In Sloviansk, a 17-year-old boy was pulled lifeless from the rubble of a home. More than 30 private houses were damaged. So were four apartment buildings, an industrial site, and two government buildings.
In Kramatorsk, the shelling hit residential and industrial zones. Three were confirmed dead. A 14-year-old girl was injured. As of press time, local authorities say people are still believed to be buried under debris.

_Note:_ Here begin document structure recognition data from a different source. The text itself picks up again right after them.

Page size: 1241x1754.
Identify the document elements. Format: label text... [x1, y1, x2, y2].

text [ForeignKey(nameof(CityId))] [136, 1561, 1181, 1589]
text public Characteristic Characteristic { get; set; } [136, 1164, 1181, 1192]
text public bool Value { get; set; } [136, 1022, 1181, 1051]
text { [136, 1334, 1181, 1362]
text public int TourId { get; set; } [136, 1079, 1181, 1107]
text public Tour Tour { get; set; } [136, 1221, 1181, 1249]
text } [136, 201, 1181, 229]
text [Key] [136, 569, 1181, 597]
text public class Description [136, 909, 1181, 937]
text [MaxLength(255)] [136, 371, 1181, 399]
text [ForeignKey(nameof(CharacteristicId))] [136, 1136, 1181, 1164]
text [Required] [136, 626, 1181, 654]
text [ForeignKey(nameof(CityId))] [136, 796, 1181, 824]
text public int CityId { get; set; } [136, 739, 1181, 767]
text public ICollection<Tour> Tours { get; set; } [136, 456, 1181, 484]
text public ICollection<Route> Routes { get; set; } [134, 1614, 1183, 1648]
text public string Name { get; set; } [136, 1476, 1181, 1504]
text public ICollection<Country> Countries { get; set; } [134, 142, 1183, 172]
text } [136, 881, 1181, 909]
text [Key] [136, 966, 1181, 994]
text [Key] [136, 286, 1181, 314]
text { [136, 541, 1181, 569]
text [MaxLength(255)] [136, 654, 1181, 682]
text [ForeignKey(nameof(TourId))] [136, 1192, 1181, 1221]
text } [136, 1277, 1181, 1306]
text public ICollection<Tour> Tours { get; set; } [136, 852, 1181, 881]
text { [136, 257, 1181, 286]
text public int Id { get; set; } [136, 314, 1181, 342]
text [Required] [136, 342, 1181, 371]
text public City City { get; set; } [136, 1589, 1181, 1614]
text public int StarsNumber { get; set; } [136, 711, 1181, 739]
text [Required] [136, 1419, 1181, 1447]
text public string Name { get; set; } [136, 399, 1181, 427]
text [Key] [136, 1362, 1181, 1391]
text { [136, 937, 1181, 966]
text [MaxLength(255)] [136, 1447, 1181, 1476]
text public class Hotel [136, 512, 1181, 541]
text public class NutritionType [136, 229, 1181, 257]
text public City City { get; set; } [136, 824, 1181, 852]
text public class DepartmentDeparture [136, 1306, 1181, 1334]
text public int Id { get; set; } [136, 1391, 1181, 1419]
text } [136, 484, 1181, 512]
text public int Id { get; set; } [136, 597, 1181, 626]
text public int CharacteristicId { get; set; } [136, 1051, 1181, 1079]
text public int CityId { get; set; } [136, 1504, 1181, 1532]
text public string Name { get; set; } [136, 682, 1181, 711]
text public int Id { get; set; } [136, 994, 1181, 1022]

“The body of a 17-year-old child was found under the rubble,” said Ivan Petrenko, deputy head of Sloviansk Police. “Criminal proceedings have been opened.”
The courts may catch up. But the body count keeps growing.
JUNE 24: DNIPRO BURNS
What happened in Dnipro wasn’t a strike. It was a campaign.
At 11:00 a.m., multiple Russian ballistic missiles tore through the city and its surrounding district of Samar. In a matter of minutes, they hit 46 apartment buildings, 41 homes, 10 kindergartens, eight medical facilities, and a civilian train—No. 52 on the Odesa-Zaporizhzhia route.
Seventeen dead. Over 200 injured. Dozens hospitalized. Entire streets unrecognizable.
“The explosion. Plaster, smoke. Screams,” said Oleksandr, a resident of one of the hit buildings. “We brought the wounded out as best we could.”
“The child was terrified,” said Oleksandr Krymchuk, holding his four-year-old. “I don’t know what will happen.”
What happens is trauma. What happens is the next generation learns to flinch before it walks.

JULY 4: THE SCHOOL THAT VANISHED
In Kramatorsk, a Tornado-S multiple rocket system struck a vocational school.
No soldiers were there. No munitions. No flag. Just empty classrooms and locked workshops where teenagers once trained to become electricians, welders, mechanics.
“There is simply nowhere to return to,” said Volodymyr, a resident. “Children used to study here. It’s all gone.”
This is not accidental.
THE STRATEGY OF CIVILIAN ERASURE
There are no military gains here. No frontlines breached. No advances made. This is not war as the world understands it. It is civilian erasure disguised as combat.
Russia is targeting civilians:
- Children (ages 4, 14, 17)
- Rescue workers
- Kindergartens
- Vocational schools
- Hospitals
- Trains
- Inclusive centers
- Public housing
Each strike undermines the psychological, educational, and structural fabric of Ukraine’s survival.
This is not about territory. It’s about memory, identity, continuity.
This is why kindergartens matter. This is why trains are targeted. This is why rescuers are struck twice.
THE TARGET IS THE FUTURE
When you flatten a school, you do more than destroy a building. You erase routine. You kill a trajectory. You shatter the idea that anything after this could be safe.
Russia is not fighting Ukraine’s army.
It is waging war on its ability to exist tomorrow.
And the world needs to call that what it is: not strategy, not attrition, but the deliberate destruction of a civilian nation. One drone, one child, one classroom at a time.
All information in this report has been verified and sourced by the Center for International Communications of Ukraine, provided to Truthlytics for documentation and public record.